Allowing for quantum corrections, the Einstein-Lovelock theory describes black holes with an equation that contains an infinite number of terms. However, according to a RUDN University physicist, the geometry of a black hole in this theory can be presented in a compact form, and a limited number of terms can suffice to describe the observed values. This could help scientists study black holes in theories with quantum corrections to Einstein’s equations. The work was published in the Physics Letters B journal.
Einstein’s general theory of relativity predicted the existence of black holes — supermassive objects in the Universe that attract everything, including light. Black holes are described by many mathematical models, one of which is the Einstein-Lovelock theory that imposes quantum corrections to elaborate on the general theory of relativity. In it, a black hole is described by a sum of an infinite number of terms. However, a physicist from RUDN University confirmed that a limited number of terms can suffice to describe the effects observed in the vicinity of a black hole. Other components of the equation have a negligibly small contribution that can be ignored. This would considerably simplify calculations and help researchers study black holes in theories with quantum corrections.
According to Einstein’s theory, heavy objects warp space-time — a 4D construction that has three spatial and one temporal dimension. In 1971, Lovelock generalized this theory to include any number of dimensions. The Einstein-Lovelock equation is an infinite sum: the first two terms in it are Einstein’s representation, and each subsequent one details the space-time curvature.
Each term in the Einstein-Lovelock equation is multiplied by the so-called coupling constant. According to the physicist from RUDN University, if one sticks to the positive values of coupling constants, high curvature corrections can be ‘cut off’. This is due to the fact that each coupling constant has a critical value: after it is reached, a black hole becomes unstable, i.e. unable to exist in reality. Such a representation is still possible from the point of view of mathematics but has no physical sense. The more terms, the lower is the critical value for coupling constants. Therefore the stability of a black hole (i.e. the possibility of its physical existence) can be used as a criterion to remove redundant terms.
“With every new Lovelock’s term, the critical value of coupling constants becomes lower.

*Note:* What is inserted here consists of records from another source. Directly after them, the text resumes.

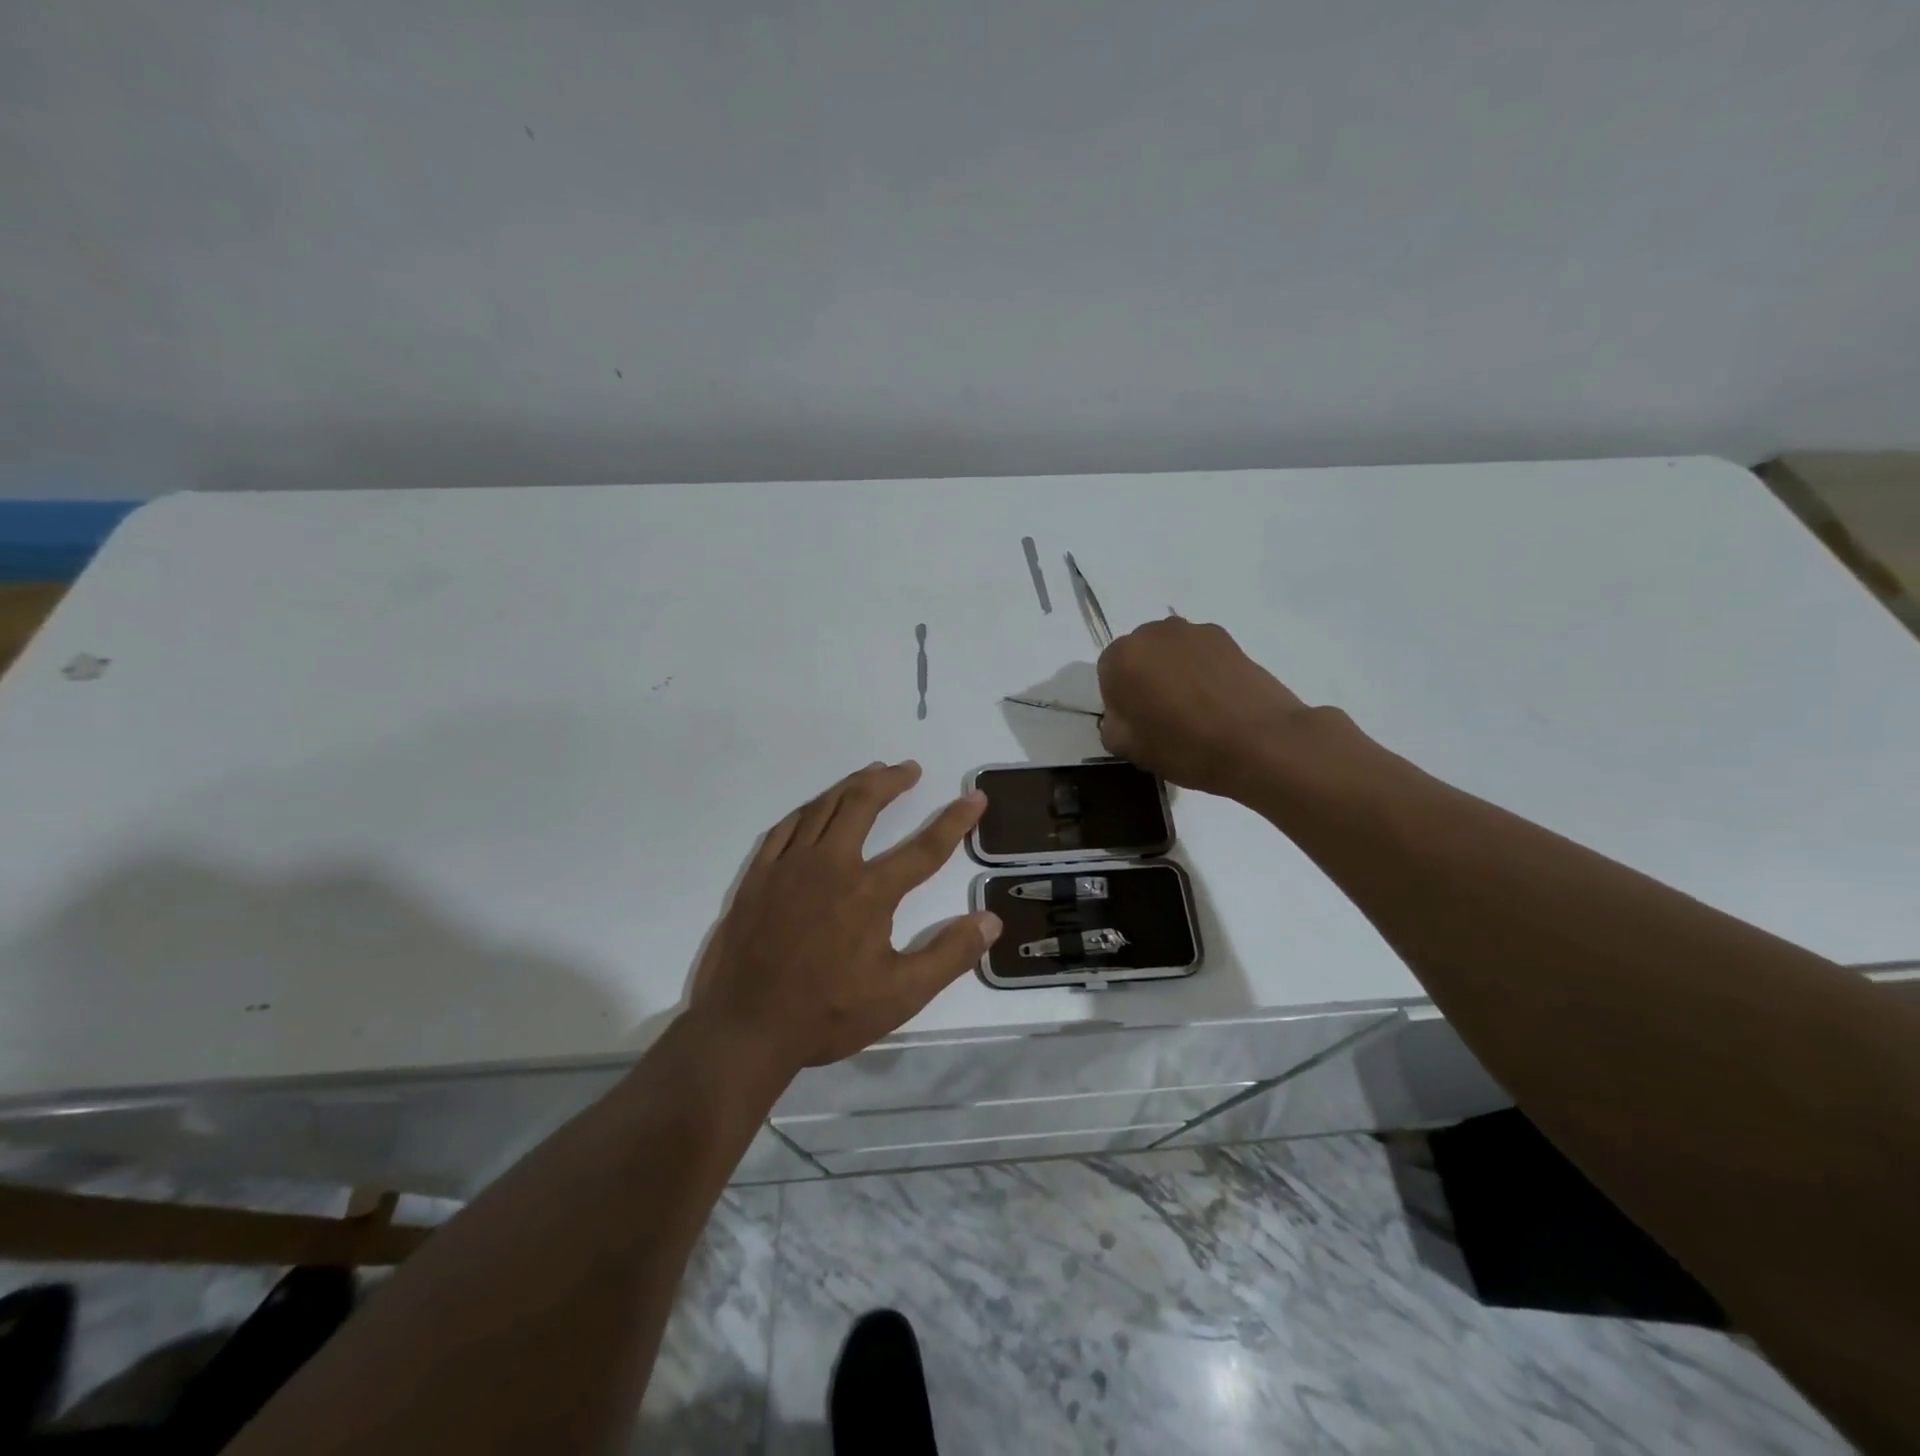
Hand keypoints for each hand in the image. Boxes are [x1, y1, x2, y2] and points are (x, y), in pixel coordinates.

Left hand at [687, 761, 1001, 1075]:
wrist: (746, 1027)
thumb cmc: (828, 1013)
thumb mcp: (901, 995)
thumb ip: (949, 955)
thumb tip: (991, 919)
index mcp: (869, 892)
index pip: (924, 848)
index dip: (954, 821)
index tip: (975, 798)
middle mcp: (830, 865)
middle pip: (864, 804)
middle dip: (891, 781)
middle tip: (909, 770)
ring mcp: (789, 866)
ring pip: (824, 807)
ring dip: (851, 785)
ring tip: (871, 774)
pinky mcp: (759, 875)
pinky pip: (786, 827)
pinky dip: (809, 810)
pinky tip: (817, 808)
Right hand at [1097, 617, 1311, 799]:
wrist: (1261, 742)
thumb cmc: (1186, 747)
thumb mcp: (1131, 750)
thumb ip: (1113, 726)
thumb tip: (1123, 715)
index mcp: (1122, 658)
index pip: (1107, 674)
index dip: (1120, 701)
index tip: (1138, 724)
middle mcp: (1153, 633)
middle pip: (1139, 655)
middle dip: (1145, 679)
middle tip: (1164, 715)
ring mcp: (1193, 632)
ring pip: (1170, 652)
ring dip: (1174, 672)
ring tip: (1195, 709)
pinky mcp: (1227, 638)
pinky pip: (1200, 653)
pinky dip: (1202, 670)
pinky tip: (1217, 701)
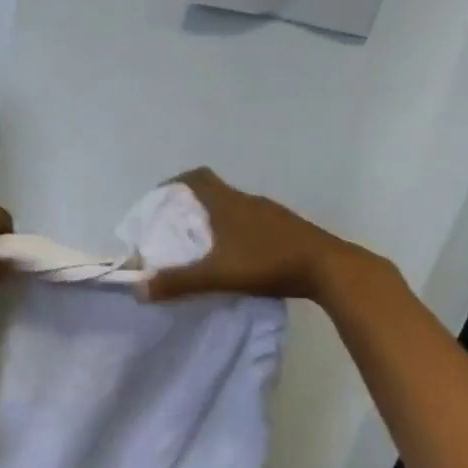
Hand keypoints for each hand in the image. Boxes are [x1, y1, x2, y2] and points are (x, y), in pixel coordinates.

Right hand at [140, 168, 353, 301]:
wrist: (329, 268)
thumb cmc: (268, 262)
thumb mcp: (217, 275)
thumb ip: (178, 282)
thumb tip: (138, 289)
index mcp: (228, 203)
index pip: (197, 177)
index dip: (175, 183)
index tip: (160, 199)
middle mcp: (249, 201)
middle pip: (214, 193)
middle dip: (192, 207)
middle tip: (176, 230)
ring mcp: (272, 214)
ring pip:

This is an important observation: it confirms that in order to find the biggest possible correction to black hole geometry caused by a newly added Lovelock’s term, all other terms can be considered negligibly small,” said Roman Konoplya, a researcher at the Academic Research Institute for Gravitation and Cosmology, RUDN University.
According to the scientist and his team, the main observable values (such as the radius of a black hole shadow) remain virtually unchanged when the Lovelock corrections of higher than the fourth order in curvature are included. These findings can be useful not only for studying processes in the black holes but also for confirming theoretical predictions associated with possible generalizations of Einstein’s theory.
Reference: “4D Einstein-Lovelock black holes: Hierarchy of orders in curvature” by R. A. Konoplya and A. Zhidenko, 7 July 2020, Physics Letters B.